» **Problem description**
Return the stretch of rows from the line containing "Бързо добавяне" through the line containing "Gespür für den", repeating each line unchanged and leaving the pictures out.

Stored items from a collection
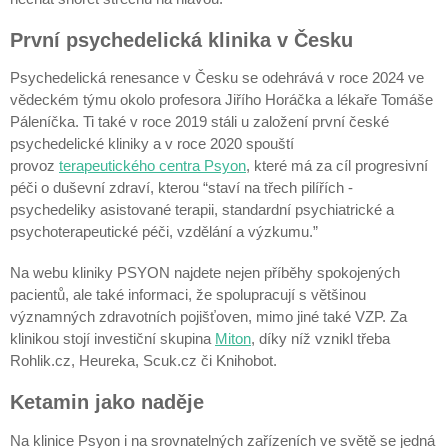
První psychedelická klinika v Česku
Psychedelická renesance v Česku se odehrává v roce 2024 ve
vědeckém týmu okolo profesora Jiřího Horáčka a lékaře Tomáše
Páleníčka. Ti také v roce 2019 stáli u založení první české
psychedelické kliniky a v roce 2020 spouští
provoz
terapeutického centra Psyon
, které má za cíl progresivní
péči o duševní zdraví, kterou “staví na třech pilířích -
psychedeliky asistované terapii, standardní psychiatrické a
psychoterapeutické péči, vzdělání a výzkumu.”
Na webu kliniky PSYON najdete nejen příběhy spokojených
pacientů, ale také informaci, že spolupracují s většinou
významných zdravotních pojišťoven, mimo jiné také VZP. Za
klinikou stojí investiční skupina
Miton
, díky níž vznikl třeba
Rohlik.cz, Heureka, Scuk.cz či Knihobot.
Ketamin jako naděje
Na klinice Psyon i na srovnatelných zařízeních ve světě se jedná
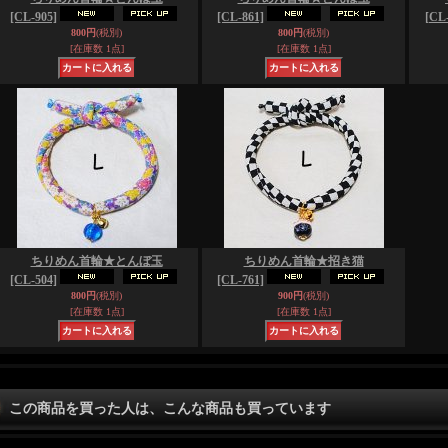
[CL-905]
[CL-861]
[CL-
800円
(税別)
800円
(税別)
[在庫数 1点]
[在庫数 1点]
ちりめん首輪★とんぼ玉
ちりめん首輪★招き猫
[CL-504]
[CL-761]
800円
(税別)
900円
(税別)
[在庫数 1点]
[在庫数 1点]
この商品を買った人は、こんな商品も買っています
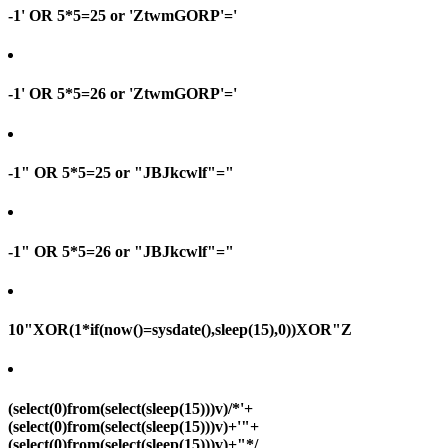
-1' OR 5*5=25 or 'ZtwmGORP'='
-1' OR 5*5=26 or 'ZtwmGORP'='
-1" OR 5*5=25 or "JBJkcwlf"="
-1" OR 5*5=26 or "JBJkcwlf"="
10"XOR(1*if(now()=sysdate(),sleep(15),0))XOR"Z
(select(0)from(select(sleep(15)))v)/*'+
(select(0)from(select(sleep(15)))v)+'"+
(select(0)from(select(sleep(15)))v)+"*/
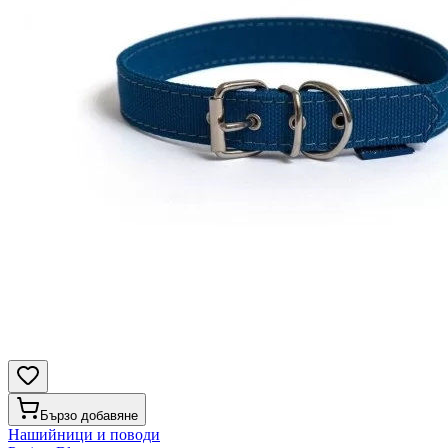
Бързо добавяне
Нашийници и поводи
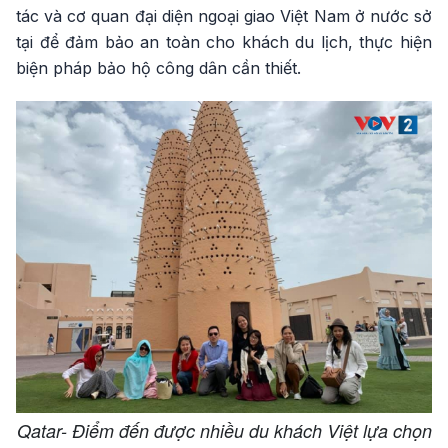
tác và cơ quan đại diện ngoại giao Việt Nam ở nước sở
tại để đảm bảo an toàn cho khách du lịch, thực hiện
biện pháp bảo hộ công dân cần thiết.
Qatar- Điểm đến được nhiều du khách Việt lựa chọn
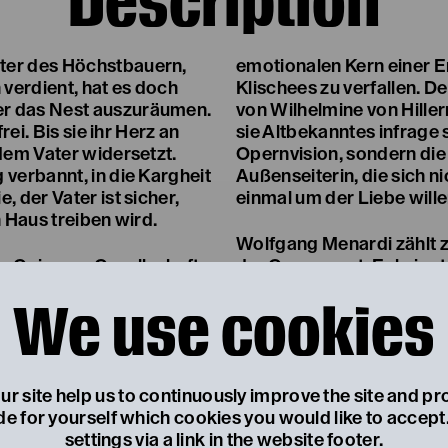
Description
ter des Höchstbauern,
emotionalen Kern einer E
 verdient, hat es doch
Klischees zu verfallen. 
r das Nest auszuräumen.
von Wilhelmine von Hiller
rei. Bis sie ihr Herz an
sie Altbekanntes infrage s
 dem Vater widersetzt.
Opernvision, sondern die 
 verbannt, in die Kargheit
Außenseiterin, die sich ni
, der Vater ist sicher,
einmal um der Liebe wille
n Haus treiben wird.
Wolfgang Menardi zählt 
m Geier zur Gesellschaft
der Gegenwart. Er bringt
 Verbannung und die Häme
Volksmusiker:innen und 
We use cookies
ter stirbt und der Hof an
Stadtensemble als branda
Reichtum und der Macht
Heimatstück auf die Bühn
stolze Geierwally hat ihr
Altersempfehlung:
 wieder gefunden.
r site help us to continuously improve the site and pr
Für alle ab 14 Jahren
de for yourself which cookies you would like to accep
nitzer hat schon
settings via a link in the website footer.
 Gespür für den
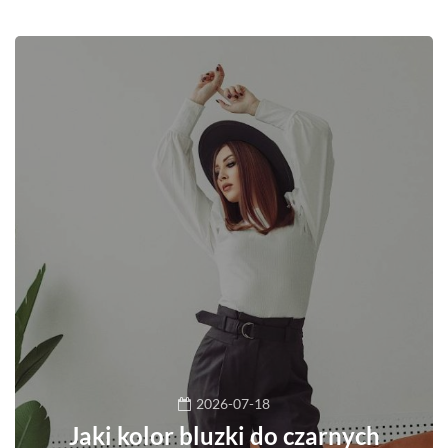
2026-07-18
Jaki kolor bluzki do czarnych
* * *
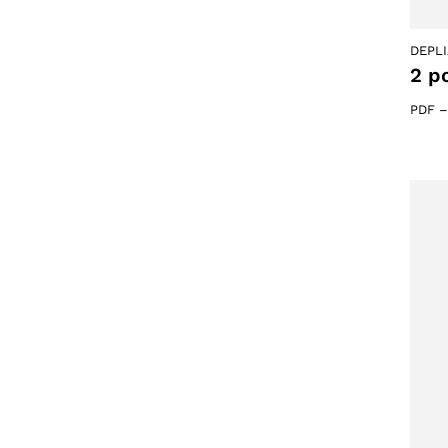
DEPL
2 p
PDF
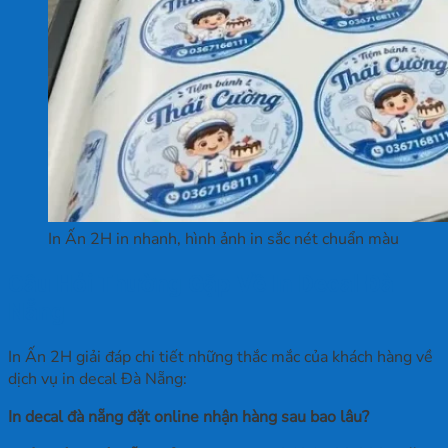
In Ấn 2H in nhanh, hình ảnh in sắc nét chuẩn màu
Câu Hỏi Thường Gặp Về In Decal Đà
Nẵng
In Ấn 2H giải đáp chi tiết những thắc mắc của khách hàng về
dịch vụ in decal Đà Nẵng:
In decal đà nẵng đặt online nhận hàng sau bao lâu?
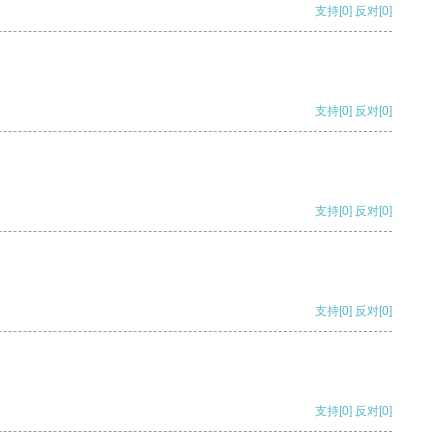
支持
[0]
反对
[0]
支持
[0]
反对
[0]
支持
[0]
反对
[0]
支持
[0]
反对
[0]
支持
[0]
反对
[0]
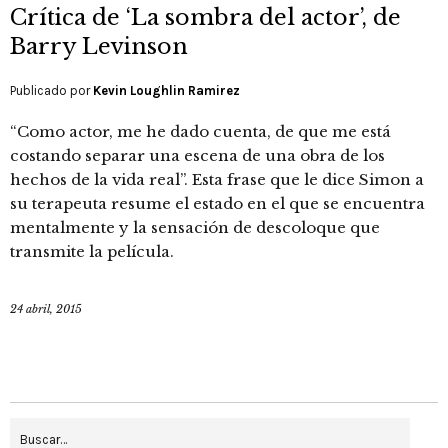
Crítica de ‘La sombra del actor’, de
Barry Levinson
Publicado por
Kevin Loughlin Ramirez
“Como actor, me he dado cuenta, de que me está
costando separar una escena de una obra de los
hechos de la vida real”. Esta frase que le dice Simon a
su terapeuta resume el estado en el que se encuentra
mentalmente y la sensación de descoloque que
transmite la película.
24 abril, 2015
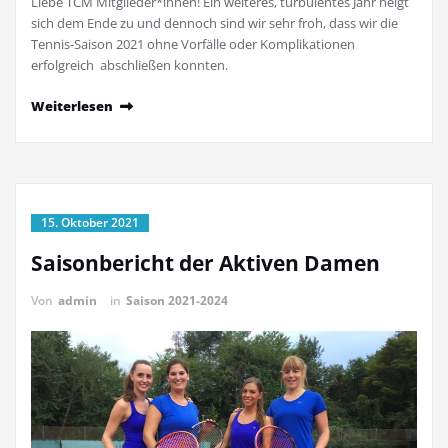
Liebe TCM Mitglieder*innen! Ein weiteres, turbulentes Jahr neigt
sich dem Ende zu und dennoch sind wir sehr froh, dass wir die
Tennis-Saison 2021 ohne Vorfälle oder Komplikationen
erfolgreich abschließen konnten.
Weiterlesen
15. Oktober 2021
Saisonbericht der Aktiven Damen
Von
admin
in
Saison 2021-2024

» **Written reply**
Бързо добавяне
Нашийници и поводи
tác và cơ quan đại diện ngoại giao Việt Nam ở nước sở
tại để đảm bảo an toàn cho khách du lịch, thực hiện
biện pháp bảo hộ công dân cần thiết.
Qatar- Điểm đến được nhiều du khách Việt lựa chọn
Description
ter des Höchstbauern,
emotionalen Kern einer E
 verdient, hat es doch
Klischees zu verfallen. 
r das Nest auszuräumen.
von Wilhelmine von Hiller
rei. Bis sie ihr Herz an
sie Altbekanntes infrage s
 dem Vater widersetzt.
Opernvision, sondern die 
 verbannt, in die Kargheit
Außenseiterin, die sich ni
, der Vater ist sicher,
einmal um der Liebe wille
n Haus treiben wird.
Wolfgang Menardi zählt 
m Geier zur Gesellschaft
der Gegenwart. Er bringt
 Verbannung und die Häme
Volksmusiker:innen und 
We use cookies
ter stirbt und der Hof an
Stadtensemble als branda
Reichtum und der Macht
Heimatstück auf die Bühn
stolze Geierwally hat ihr
Altersempfehlung:
 wieder gefunden.
r site help us to continuously improve the site and pr
Für alle ab 14 Jahren
de for yourself which cookies you would like to accep
nitzer hat schon
settings via a link in the website footer.
 Gespür für den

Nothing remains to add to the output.